Identical sentence structures repeating — Three or more subject-verb-object sentences in a row, same shape. Severity: H. Pangram.
Bigram repetition — The same two-word phrase appearing 5+ times across a single piece. Severity: H. Pangram.

The scanner reports burstiness, contraction ratio, paragraph-length variance, and bigram counts mechanically. Trust those numbers but verify by reading three random paragraphs — uniformity feels different from how it scores.

3E. Whitespace / spacing patterns

Whitespace tells fall into two buckets: rhythm defaults (single-sentence paragraphs and the three-sentence cadence are LLM defaults, not deliberate choices) and copy-paste artifacts (curly quotes mixed with straight, weird en-space indents) that betray the rendering pipeline. These are the easiest to overlook because they're almost invisible.

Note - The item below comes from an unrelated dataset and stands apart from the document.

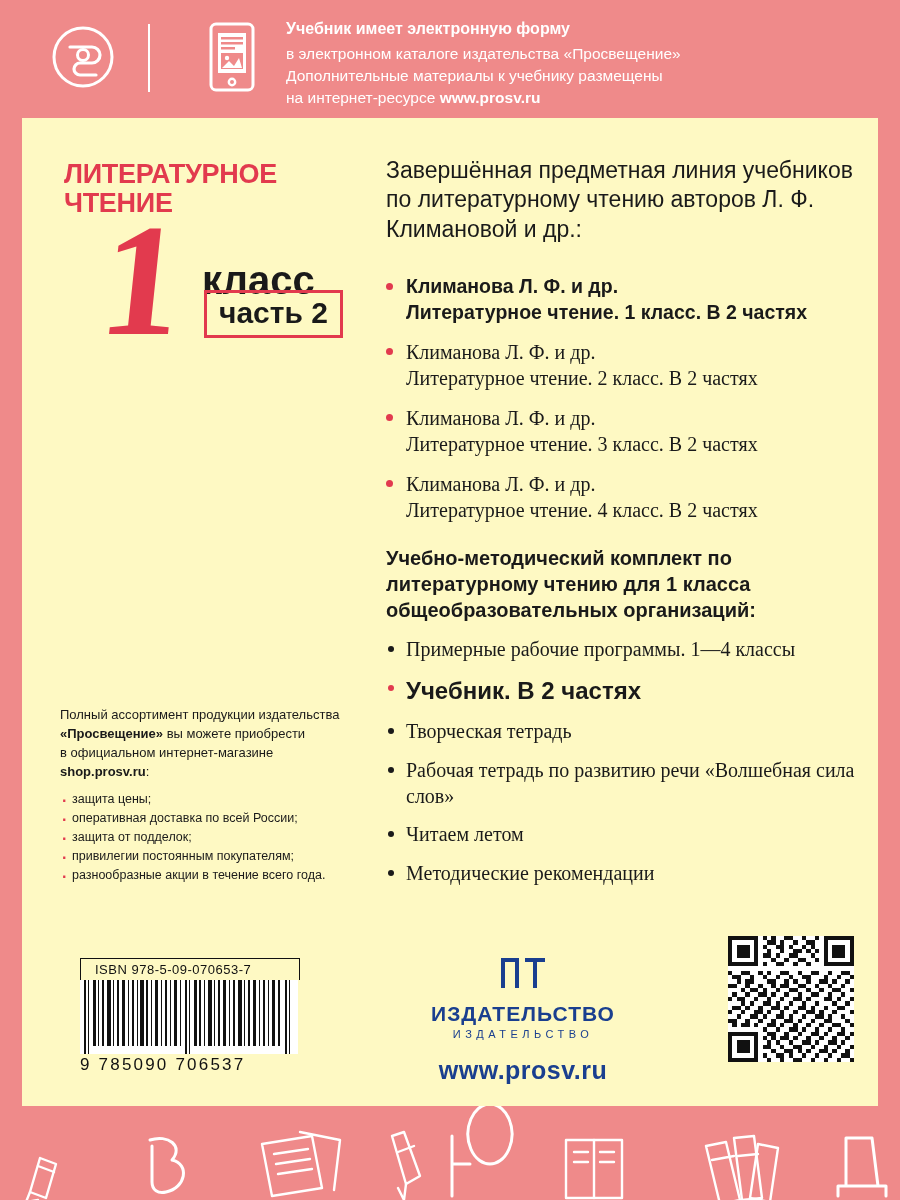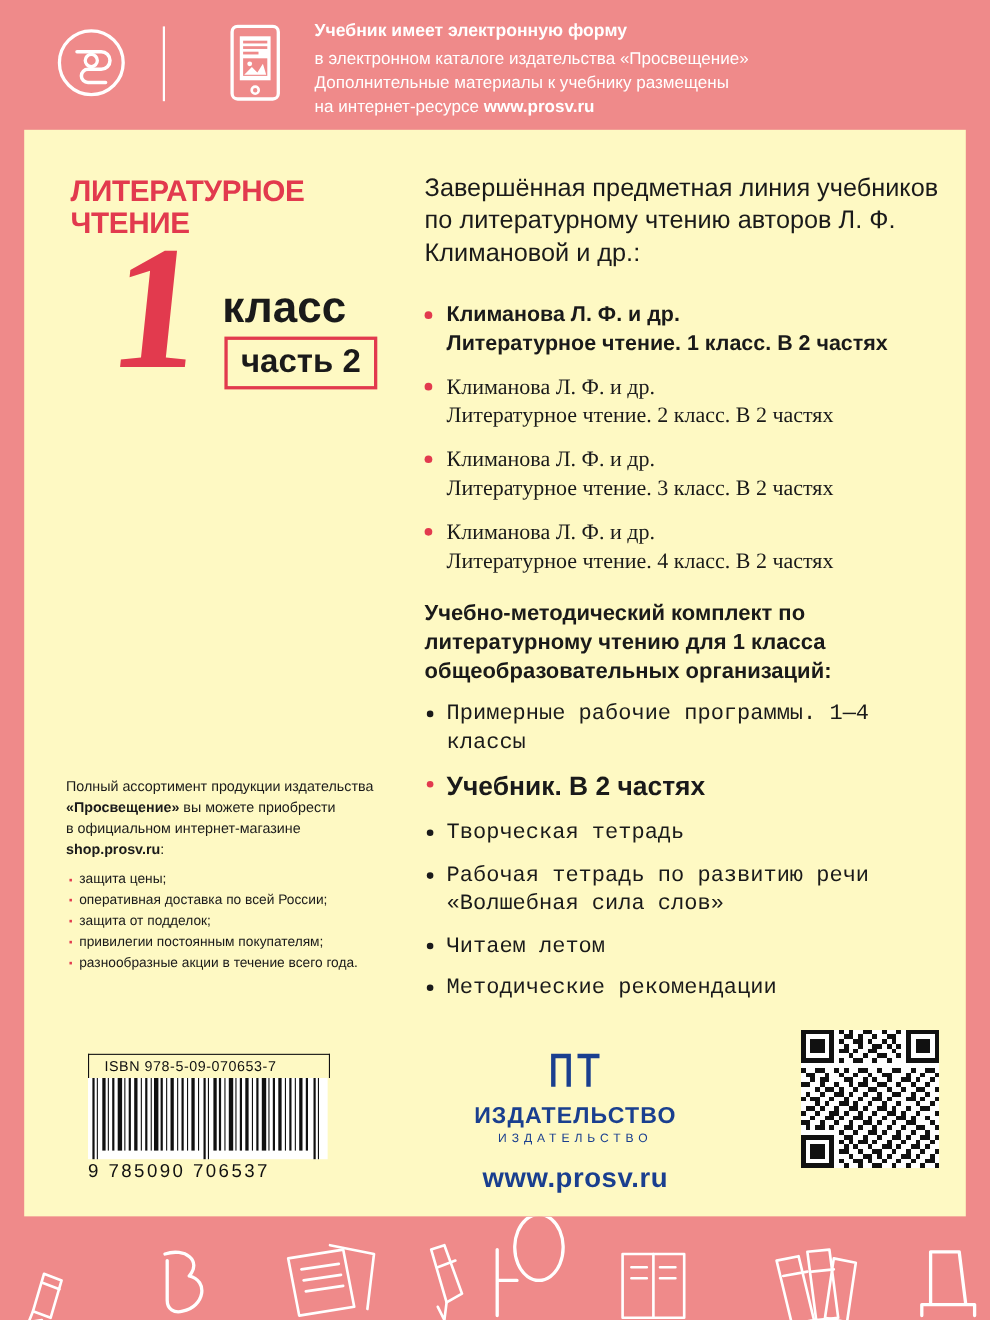"часть 2" .chast-box { top: 188px -> 172px }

Single-sentence paragraphs throughout — Substack/LinkedIn rhythm applied without judgment, regardless of subject. Severity: M. Pangram.
Consistent ~3-sentence paragraph rhythm — AI's default; every paragraph clocks in at the same count. Severity: M. Hastewire.
Curly quotes / smart apostrophes mixed with straight — Direct copy-paste-from-ChatGPT artifact; the model emits curly, the surrounding text uses straight. Severity: M. Wikipedia.
Three-en-space indents or other unusual whitespace — Markdown-rendering artifacts that survive copy-paste. Severity: L. Wikipedia.

The scanner detects mixed-quote characters and unusual whitespace bytes; paragraph rhythm shows up in the burstiness metrics. View the raw bytes if a piece feels off but you can't see why — invisible characters often explain it.

How to use this file

Run the scanner first — scripts/scan.py detects most of these mechanically, including bold-first bullets, emoji bullets, burstiness, paragraph uniformity, contraction ratio, and bigram repetition.
The scanner can't tell whether a "Comprehensive Guide" title is appropriate — that requires reading the brief. Same for "Challenges and Future Directions" sections — appropriate for a research paper, AI-tell for a blog post.
Severity tiers apply: H tells are always cut; M tells are cut absent strong context; L tells inform the report but don't down-score.
Density still rules. A single bold-first bullet in a 3,000-word document is not a signal. Five of them in 500 words is.

See calibration.md for the density-scoring formula and genre-specific thresholds.